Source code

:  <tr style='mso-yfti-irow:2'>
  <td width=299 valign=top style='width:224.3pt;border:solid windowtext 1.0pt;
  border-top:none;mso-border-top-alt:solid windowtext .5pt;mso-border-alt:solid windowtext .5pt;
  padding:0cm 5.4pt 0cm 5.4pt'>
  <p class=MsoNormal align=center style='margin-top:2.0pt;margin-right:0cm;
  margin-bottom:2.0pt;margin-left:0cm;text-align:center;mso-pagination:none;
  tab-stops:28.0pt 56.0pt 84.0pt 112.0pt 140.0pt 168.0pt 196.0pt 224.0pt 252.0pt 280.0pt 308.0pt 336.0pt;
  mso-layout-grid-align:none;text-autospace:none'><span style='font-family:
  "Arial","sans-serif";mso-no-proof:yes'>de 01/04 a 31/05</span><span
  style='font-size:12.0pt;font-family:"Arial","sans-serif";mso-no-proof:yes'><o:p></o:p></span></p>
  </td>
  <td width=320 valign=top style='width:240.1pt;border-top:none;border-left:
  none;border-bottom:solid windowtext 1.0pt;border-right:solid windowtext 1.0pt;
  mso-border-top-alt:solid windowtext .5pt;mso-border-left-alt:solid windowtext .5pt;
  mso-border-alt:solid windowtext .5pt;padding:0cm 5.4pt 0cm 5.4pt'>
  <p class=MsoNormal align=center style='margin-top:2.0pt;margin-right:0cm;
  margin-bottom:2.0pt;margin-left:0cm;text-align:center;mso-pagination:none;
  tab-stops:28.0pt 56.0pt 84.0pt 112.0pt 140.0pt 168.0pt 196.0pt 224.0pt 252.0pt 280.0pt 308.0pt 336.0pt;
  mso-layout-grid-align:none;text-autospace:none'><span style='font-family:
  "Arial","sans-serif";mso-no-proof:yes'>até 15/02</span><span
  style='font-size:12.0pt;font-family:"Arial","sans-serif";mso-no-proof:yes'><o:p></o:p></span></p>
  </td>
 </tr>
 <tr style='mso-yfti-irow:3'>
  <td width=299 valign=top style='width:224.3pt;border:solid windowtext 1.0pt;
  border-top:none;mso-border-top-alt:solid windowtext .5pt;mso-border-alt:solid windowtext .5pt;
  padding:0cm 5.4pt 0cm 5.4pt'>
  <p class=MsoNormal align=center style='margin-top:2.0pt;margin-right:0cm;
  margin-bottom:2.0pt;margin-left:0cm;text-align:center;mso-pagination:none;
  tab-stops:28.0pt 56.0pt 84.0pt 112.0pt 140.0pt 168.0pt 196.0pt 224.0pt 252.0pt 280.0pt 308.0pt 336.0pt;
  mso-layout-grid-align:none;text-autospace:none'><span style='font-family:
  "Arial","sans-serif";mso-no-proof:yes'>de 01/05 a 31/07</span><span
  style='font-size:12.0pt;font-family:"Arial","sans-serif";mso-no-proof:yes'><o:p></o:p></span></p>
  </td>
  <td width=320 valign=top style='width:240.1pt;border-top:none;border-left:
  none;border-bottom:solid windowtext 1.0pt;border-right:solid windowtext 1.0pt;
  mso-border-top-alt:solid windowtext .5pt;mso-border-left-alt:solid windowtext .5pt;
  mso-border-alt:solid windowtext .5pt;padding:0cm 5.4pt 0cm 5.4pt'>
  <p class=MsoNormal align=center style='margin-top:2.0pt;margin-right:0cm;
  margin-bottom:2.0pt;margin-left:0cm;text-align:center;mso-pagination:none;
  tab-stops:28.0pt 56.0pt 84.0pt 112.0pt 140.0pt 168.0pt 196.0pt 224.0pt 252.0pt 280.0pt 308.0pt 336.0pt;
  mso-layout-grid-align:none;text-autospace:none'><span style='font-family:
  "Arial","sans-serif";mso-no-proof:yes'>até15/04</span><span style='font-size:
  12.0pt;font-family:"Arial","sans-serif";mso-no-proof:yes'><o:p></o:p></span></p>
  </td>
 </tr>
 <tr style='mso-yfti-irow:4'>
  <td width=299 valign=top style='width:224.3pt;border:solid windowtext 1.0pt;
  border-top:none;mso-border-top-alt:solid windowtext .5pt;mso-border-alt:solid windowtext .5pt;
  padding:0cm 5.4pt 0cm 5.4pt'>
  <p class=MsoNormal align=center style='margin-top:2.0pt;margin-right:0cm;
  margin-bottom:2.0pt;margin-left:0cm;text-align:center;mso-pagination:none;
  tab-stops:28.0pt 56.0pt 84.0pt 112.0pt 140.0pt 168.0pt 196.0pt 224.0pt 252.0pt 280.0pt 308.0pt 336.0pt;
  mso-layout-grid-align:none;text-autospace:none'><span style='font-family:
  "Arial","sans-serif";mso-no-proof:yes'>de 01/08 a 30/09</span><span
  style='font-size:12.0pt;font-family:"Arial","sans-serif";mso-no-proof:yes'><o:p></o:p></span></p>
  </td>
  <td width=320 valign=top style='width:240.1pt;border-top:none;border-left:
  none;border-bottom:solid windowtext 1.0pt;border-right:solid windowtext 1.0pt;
++++
#### Your assignment
Every record above is to be given again precisely.

#### Solution
Source code

:  <tr style='mso-yfti-irow:2'>
  <td width=299 valign=top style='width:224.3pt;border:solid windowtext 1.0pt;
  border-top:none;mso-border-top-alt:solid windowtext .5pt;mso-border-alt:solid windowtext .5pt;
  padding:0cm 5.4pt 0cm 5.4pt'>
  <p class=MsoNormal align=center style='margin-top:2.0pt;margin-right:0cm;
  margin-bottom:2.0pt;margin-left:0cm;text-align:center;mso-pagination:none;
  tab-stops:28.0pt 56.0pt 84.0pt 112.0pt 140.0pt 168.0pt 196.0pt 224.0pt 252.0pt 280.0pt 308.0pt 336.0pt;
  mso-layout-grid-align:none;text-autospace:none'><span style='font-family:
  "Arial","sans-serif";mso-no-proof:yes'>de 01/04 a 31/05</span><span
  style='font-size:12.0pt;font-family:"Arial","sans-serif";mso-no-proof:yes'><o:p></o:p></span></p>
  </td>
  <td width=320 valign=top style='width:240.1pt;border-top:none;border-left:
  none;border-bottom:solid windowtext 1.0pt;border-right:solid windowtext 1.0pt;
  mso-border-top-alt:solid windowtext .5pt;mso-border-left-alt:solid windowtext .5pt;
  mso-border-alt:solid windowtext .5pt;padding:0cm 5.4pt 0cm 5.4pt'>
  <p class=MsoNormal align=center style='margin-top:2.0pt;margin-right:0cm;
  margin-bottom:2.0pt;margin-left:0cm;text-align:center;mso-pagination:none;
  tab-stops:28.0pt 56.0pt 84.0pt 112.0pt 140.0pt 168.0pt 196.0pt 224.0pt 252.0pt 280.0pt 308.0pt 336.0pt;
  mso-layout-grid-align:none;text-autospace:none'><span style='font-family:
  "Arial","sans-serif";mso-no-proof:yes'>até 15/02</span><span
  style='font-size:12.0pt;font-family:"Arial","sans-serif";mso-no-proof:yes'><o:p></o:p></span></p>
  </td>
 </tr>
 <tr style='mso-yfti-irow:3'>
  <td width=299 valign=top style='width:224.3pt;border:solid windowtext 1.0pt;
  border-top:none;mso-border-top-alt:solid windowtext .5pt;mso-border-alt:solid windowtext .5pt;
  padding:0cm 5.4pt 0cm 5.4pt'>
  <p class=MsoNormal align=center style='margin-top:2.0pt;margin-right:0cm;
  margin-bottom:2.0pt;margin-left:0cm;text-align:center;mso-pagination:none;
  tab-stops:28.0pt 56.0pt 84.0pt 112.0pt 140.0pt 168.0pt 196.0pt 224.0pt 252.0pt 280.0pt 308.0pt 336.0pt;
  mso-layout-grid-align:none;text-autospace:none'><span style='font-family:
  "Arial","sans-serif";mso-no-proof:yes'>de 01/05 a 31/07</span><span
  style='font-size:12.0pt;font-family:"Arial","sans-serif";mso-no-proof:yes'><o:p></o:p></span></p>
  </td>
  <td width=320 valign=top style='width:240.1pt;border-top:none;border-left:
  none;border-bottom:solid windowtext 1.0pt;border-right:solid windowtext 1.0pt;
  mso-border-top-alt:solid windowtext .5pt;mso-border-left-alt:solid windowtext .5pt;
  mso-border-alt:solid windowtext .5pt;padding:0cm 5.4pt 0cm 5.4pt'>
  <p class=MsoNormal align=center style='margin-top:2.0pt;margin-right:0cm;
  margin-bottom:2.0pt;margin-left:0cm;text-align:center;mso-pagination:none;
  tab-stops:28.0pt 56.0pt 84.0pt 112.0pt 140.0pt 168.0pt 196.0pt 224.0pt 252.0pt 280.0pt 308.0pt 336.0pt;
  mso-layout-grid-align:none;text-autospace:none'><span style='font-family:
  "Arial","sans-serif";mso-no-proof:yes'>até15/04</span><span style='font-size:
  12.0pt;font-family:"Arial","sans-serif";mso-no-proof:yes'><o:p></o:p></span></p>
  </td>
 </tr>
 <tr style='mso-yfti-irow:4'>
  <td width=299 valign=top style='width:224.3pt;border:solid windowtext 1.0pt;
  border-top:none;mso-border-top-alt:solid windowtext .5pt;mso-border-alt:solid windowtext .5pt;
  padding:0cm 5.4pt 0cm 5.4pt'>
  <p class=MsoNormal align=center style='margin-top:2.0pt;margin-right:0cm;
  margin-bottom:2.0pt;margin-left:0cm;text-align:center;mso-pagination:none;
  tab-stops:28.0pt 56.0pt 84.0pt 112.0pt 140.0pt 168.0pt 196.0pt 224.0pt 252.0pt 280.0pt 308.0pt 336.0pt;
  mso-layout-grid-align:none;text-autospace:none'><span style='font-family:
  "Arial","sans-serif";mso-no-proof:yes'>de 01/08 a 30/09</span><span
  style='font-size:12.0pt;font-family:"Arial","sans-serif";mso-no-proof:yes'><o:p></o:p></span></p>
  </td>
  <td width=320 valign=top style='width:240.1pt;border-top:none;border-left:
  none;border-bottom:solid windowtext 1.0pt;border-right:solid windowtext 1.0pt;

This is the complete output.